Split Estate is such a remarkable documentary, so much so that I don’t know where to start in my review. I think the one thing that I took away from the film was how hard of a battle residents and citizens have to put up with the wells and drilling from the oil and gas companies nearby. The split estate situation in general, where residents have the rights to the land, but the government or other private institutions own the minerals underneath, was very interesting. You have to figure in also that these companies have so much political pull, as the demand for natural gas and oil is still so high, that they’re able to do these drills on people’s property without many repercussions.

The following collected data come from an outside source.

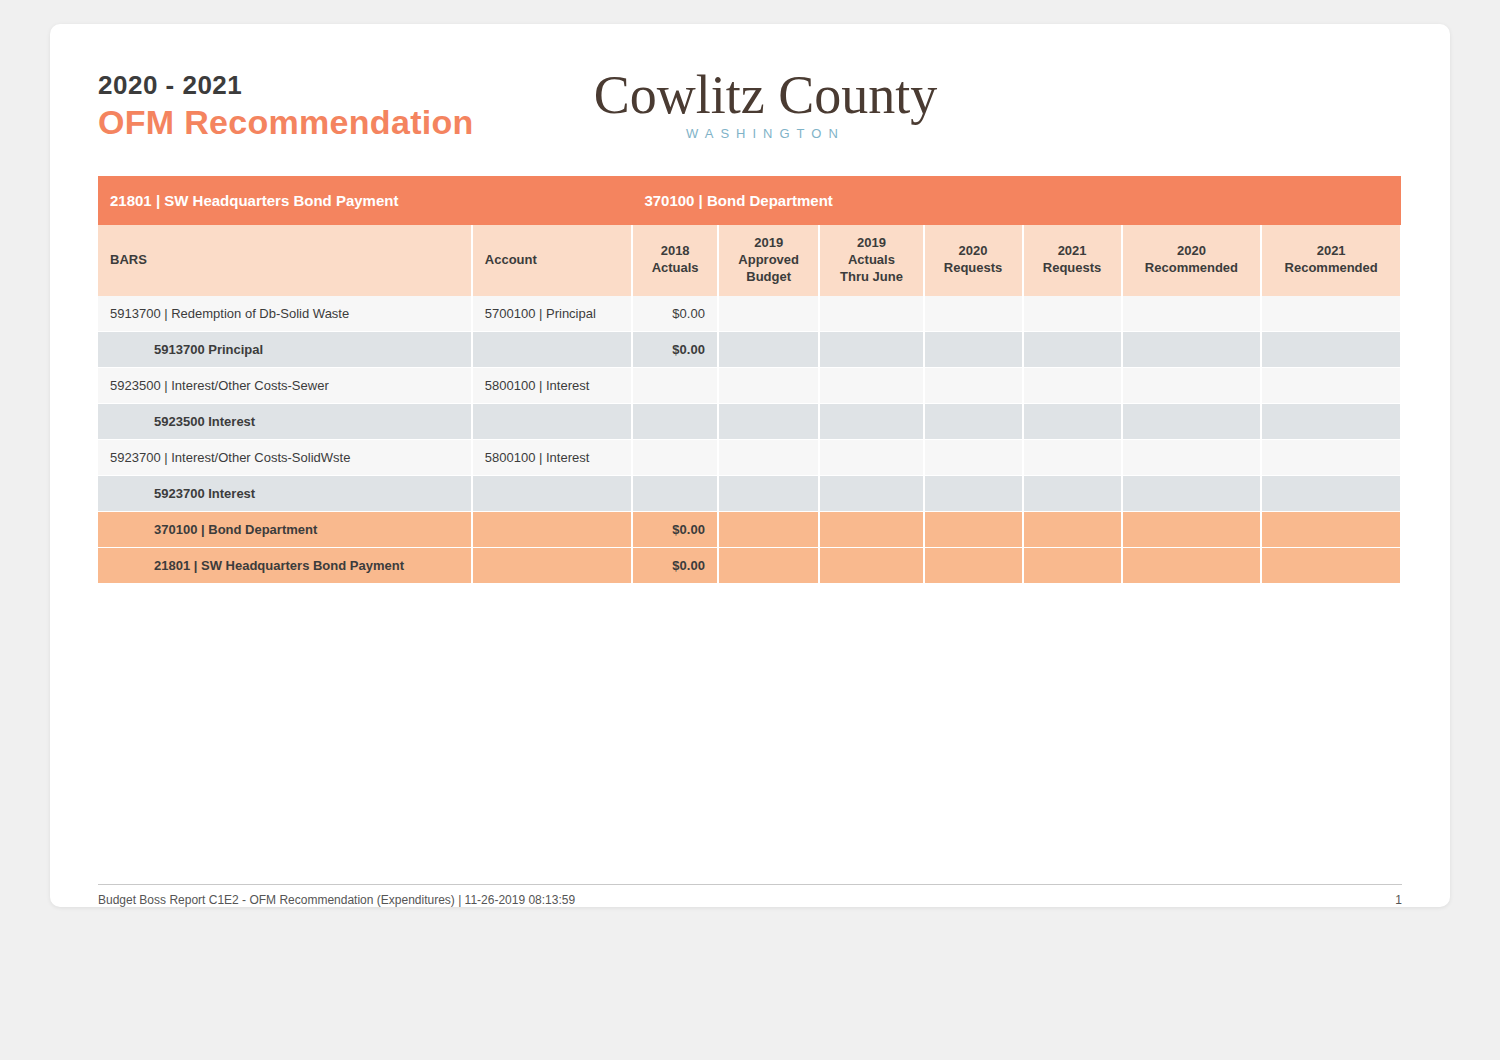2020 - 2021
OFM Recommendation
Cowlitz County
Washington
| 21801 / SW Headquarters Bond Payment | 370100 / Bond Department |
| --- | --- |
| BARS | Account | 2018 Actuals | 2019 Approved Budget | 2019 Actuals Thru June | 2020 Requests | 2021 Requests | 2020 Recommended | 2021 Recommended |
| 5913700 / Redemption of Db-Solid Waste | 5700100 / Principal | $0.00 | | | | | | |
| 5913700 Principal | | $0.00 | | | | | | |
| 5923500 / Interest/Other Costs-Sewer | 5800100 / Interest | | | | | | | |
| 5923500 Interest | | | | | | | | |
| 5923700 / Interest/Other Costs-SolidWste | 5800100 / Interest | | | | | | | |
| 5923700 Interest | | | | | | | | |
| 370100 / Bond Department | | $0.00 | | | | | | |
| 21801 / SW Headquarters Bond Payment | | $0.00 | | | | | | |
Budget Boss Report C1E2 - OFM Recommendation (Expenditures) | 11-26-2019 08:13:59
1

The film does bring up the fact that the profits made by these companies could allow them to create safer practices in controlling their harmful runoffs such as contaminated water and gases released into the air. These companies lobby for so long saying that these do not run the risk of health effects, but they either soon own up to it or are forced to until new legislation. They seem so legitimately evil, and the people in the documentary who try to defend them are equally so. I couldn’t help but have an evil look and laugh at whatever they had to say whenever they appeared in an interview in the film.

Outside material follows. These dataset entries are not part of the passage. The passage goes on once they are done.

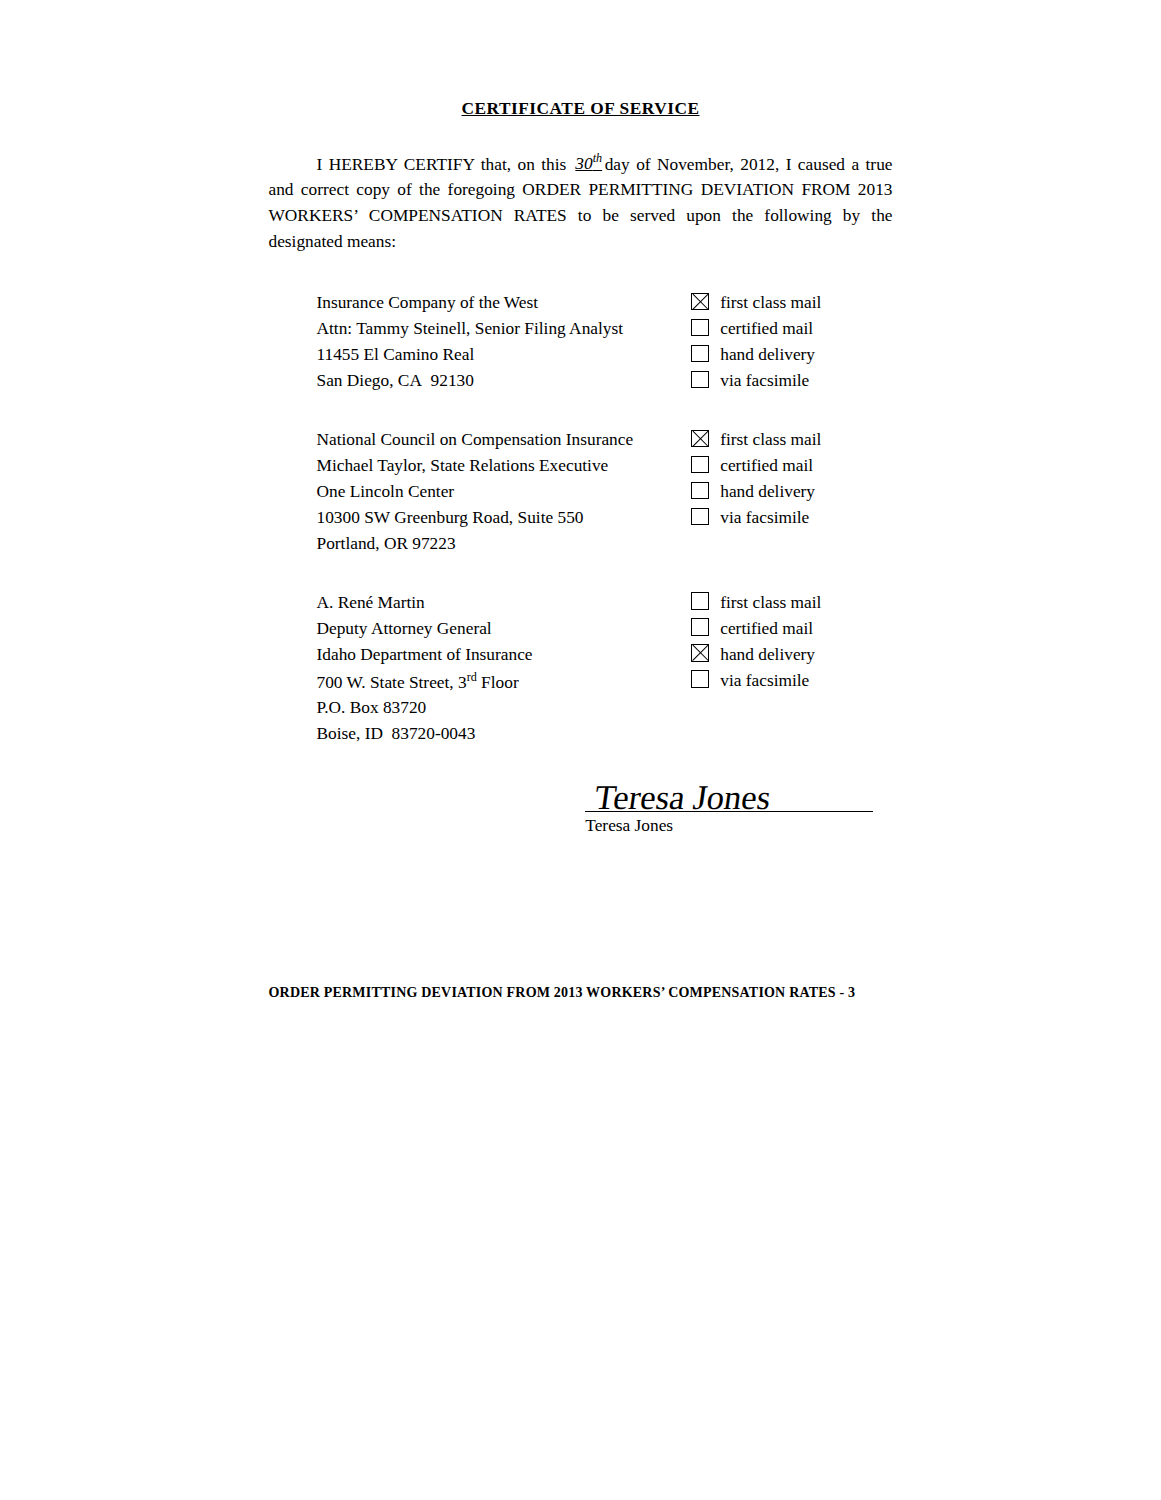CERTIFICATE OF SERVICE
I HEREBY CERTIFY that, on this 30thday of November, 2012, I caused a true and correct copy of the foregoing ORDER PERMITTING DEVIATION FROM 2013 WORKERS’ COMPENSATION RATES to be served upon the following by the designated means:
Insurance Company of the West
Attn: Tammy Steinell, Senior Filing Analyst
11455 El Camino Real
San Diego, CA 92130
first class mail
certified mail
hand delivery
via facsimile
National Council on Compensation Insurance
Michael Taylor, State Relations Executive
One Lincoln Center
10300 SW Greenburg Road, Suite 550
Portland, OR 97223
first class mail
certified mail
hand delivery
via facsimile
A. René Martin
Deputy Attorney General
Idaho Department of Insurance
700 W. State Street, 3rd Floor
P.O. Box 83720
Boise, ID 83720-0043
first class mail
certified mail
hand delivery
via facsimile
Teresa Jones
Teresa Jones
ORDER PERMITTING DEVIATION FROM 2013 WORKERS’ COMPENSATION RATES - 3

The accounts by “neighbors” of the drills mentioned earlier really made the film. Just seeing how people’s land have been taken away from them when they have owned it for decades running in the family, as well as how all the released chemicals do such a harm to many people’s health was so poignant in the film. 


One of the issues brought up in the film was how when these people try to fight back against the government and these companies, there are always loopholes that these organizations use to ensure that they continue to do what they do and make money. It leads the people to be “exhausted” in their fight and move away (sometimes simply walking away from their homes that they can’t really resell). The funniest thing is that when these people do move, their health beings to improve, however slight in nature. How can anyone say that these drills aren’t causing problems for citizens? 

When it’s evident that more and more wells and rigs are going to be put in in the future, what does that mean for the residents? More people will get sick, more will complain, more will move. This film is a high recommendation, and it makes me want to see more money, time, and effort, put into alternative, renewable resources for energy and fuel immediately.

GasLand Gets Personal


GasLand takes on where Split Estate left off, since it came out a year after. Director Josh Fox shoots GasLand in a style very reminiscent of Michael Moore, which is what drew me into the film right from the start. It shines facts and statistics at you rapidly, has a very distinct camera shooting makeup, and is inspired by the director’s own personal story behind the film (Fox lives in Pennsylvania and had his house in line with a major fault, threatening the split estate situation that is explained in Split Estate).


GasLand focuses mostly on the contaminated water aspect of fracking, whereas Split Estate tries to embrace the whole mixture of other problems coming from these drillings. Both documentaries hold their groundwork in other peoples’ stories. Families from states in the Rocky Mountain West come out to share how these drillings have personally affected them. I also like how GasLand goes more into the “anatomy” of a well, with its drills and pads, succinctly.


Overall, whereas Split Estate was more serious and a little more professional in its presentation, GasLand is more aggressive and almost angry in its tone, presumably from Fox’s own personal tragedy of dealing with his situation in Pennsylvania. You could definitely sense it when he describes playing in the creeks near his house when he was a kid. Later in the film, he inspects a creek that has been contaminated in the Rocky Mountain West, and a certain bend of the creek brings back memories of his childhood, to which he almost breaks down on camera. His own narration throughout the film in addition also gives it a more sensual feel than Split Estate, although that documentary was still touching.